I think strawberry season is my favorite time of the year. There is not much better than a sweet, plump, and juicy strawberry. Over the years, I have made preserves, ice cream, gelato, one-layer cakes, multi-layer cakes, pies, etc., but I always come back to this recipe for its simplicity and perfect marriage of biscuit/pastry. It is not a fussy recipe, but produces pillows of yumminess that have a very finite life span. I dare you to stop at one.
- 2large eggs
- 1tablespoon heavy cream plus an additional 1/4 cup
- 1/4cup buttermilk
- 1teaspoon vanilla extract
- 2cups all-purpose flour, plus extra for dusting work surface
- 1/3cup sugar plus 1 additional tablespoon
- 2teaspoons baking powder
- 1/4teaspoon table salt
- 6tablespoons unsalted butter, cut into 1-inch pieces
- 2/3cup fresh strawberries, hulled and chopped
1. Adjust oven rack to middle position and heat oven to 375 degrees. Line baking sheet with parchment paper. Beat 1 egg with 1 tablespoon cream in small bowl. Set aside. Whisk remaining egg, remaining 1/4 cup cream, buttermilk, and vanilla together in medium bowl.
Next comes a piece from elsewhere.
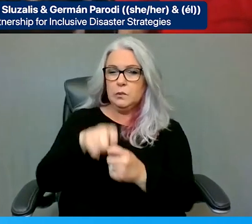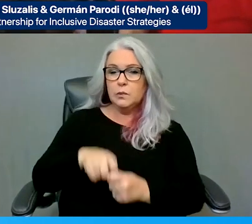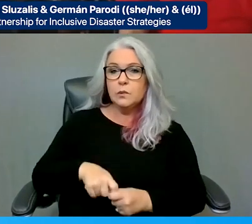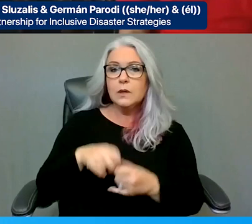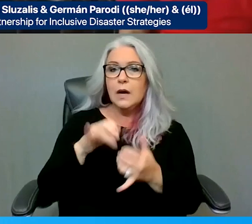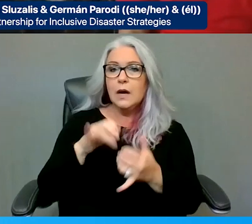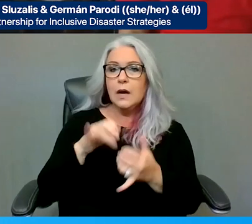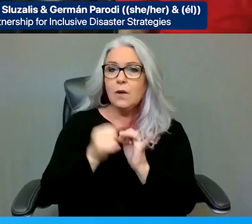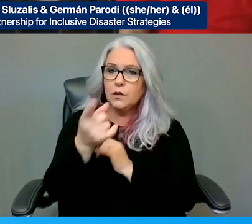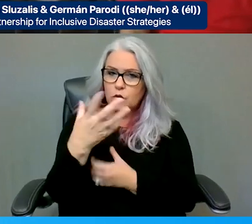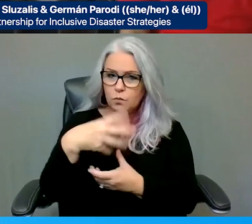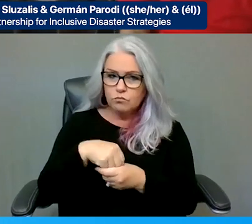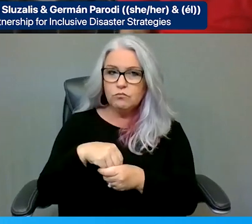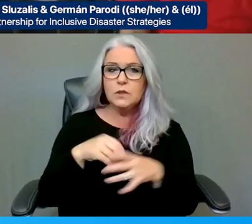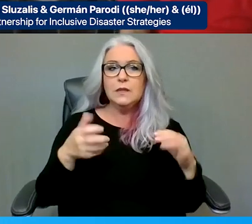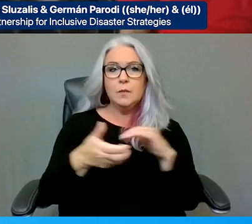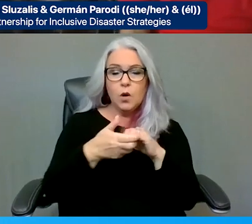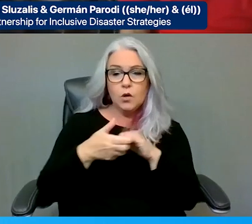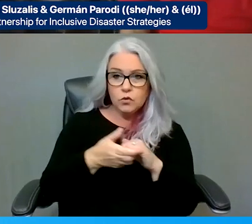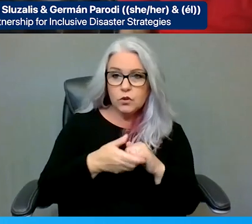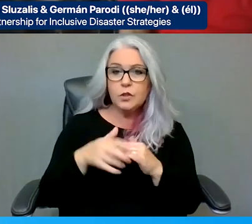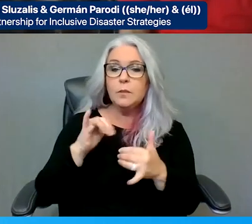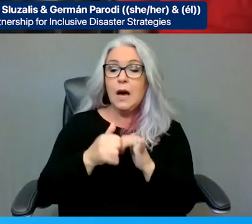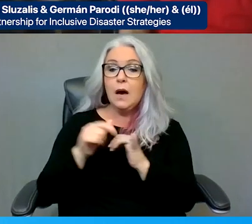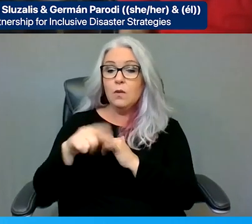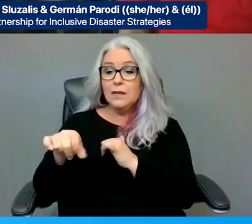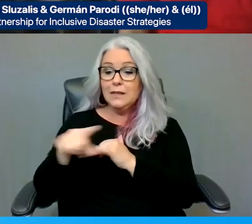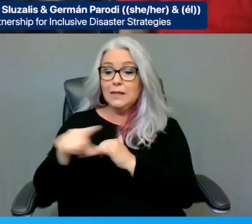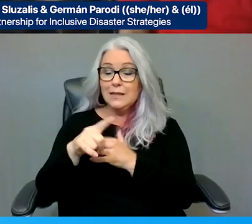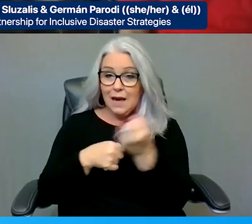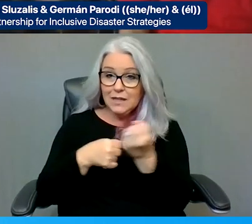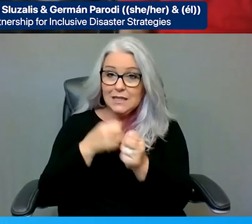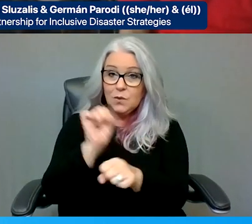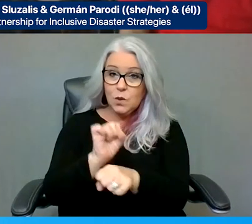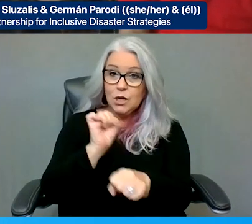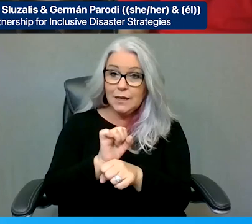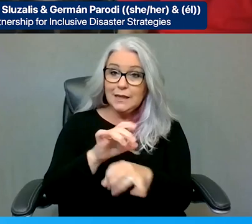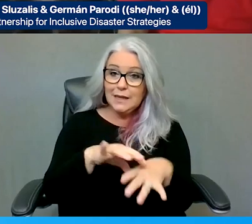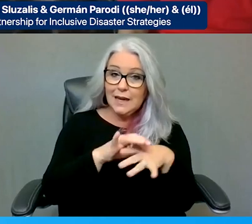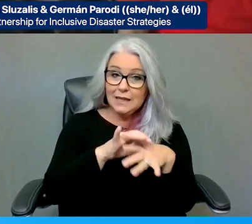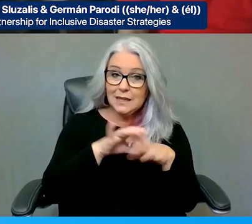involved with The Partnership, with this advocacy work in the context of your professional development?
2. Pulse flour, 1/3 cup sugar, baking powder, and salt in food processor until blended. Add butter and pulse into flour until mixture resembles coarse cornmeal, about ten 1-second pulses. Transfer mixture to large bowl and make well in center. Add buttermilk mixture and stir until batter forms moist clumps. Carefully stir in strawberries.
3. Transfer dough to lightly floured work surface and knead gently until dough comes together and is smooth, about 10 seconds. Pat dough into 7-inch circle about 1 inch thick. Using sharp knife, cut circle into 8 wedges. With pastry brush, remove excess flour from wedges. Transfer wedges to prepared baking sheet, brush tops with egg and cream glaze, and sprinkle with remaining 1 tablespoon sugar.
4. Bake until lightly browned and toothpick inserted in center of scones comes out with a few crumbs attached, about 15 minutes. Transfer scones to wire rack. Serve warm or at room temperature. (Cooled scones can be stored in airtight container for up to 2 days.)
We used a food processor to quickly cut the cold butter into the dry ingredients. The machine’s whirling blade prevented the butter from overheating. We added the wet ingredients to the butter and flour mixture in a mixing bowl and stirred by hand with a spatula. If blended in the food processor, the batter would easily become overmixed and the scones would be tough. For a tangy, rich flavor that’s not too heavy, we combined buttermilk with the heavy cream. To prevent the fresh berries from breaking apart and turning the batter pink, we gently stirred them into the batter. The result? The Strawberry Scones were moist and tender—and loaded with fresh strawberries.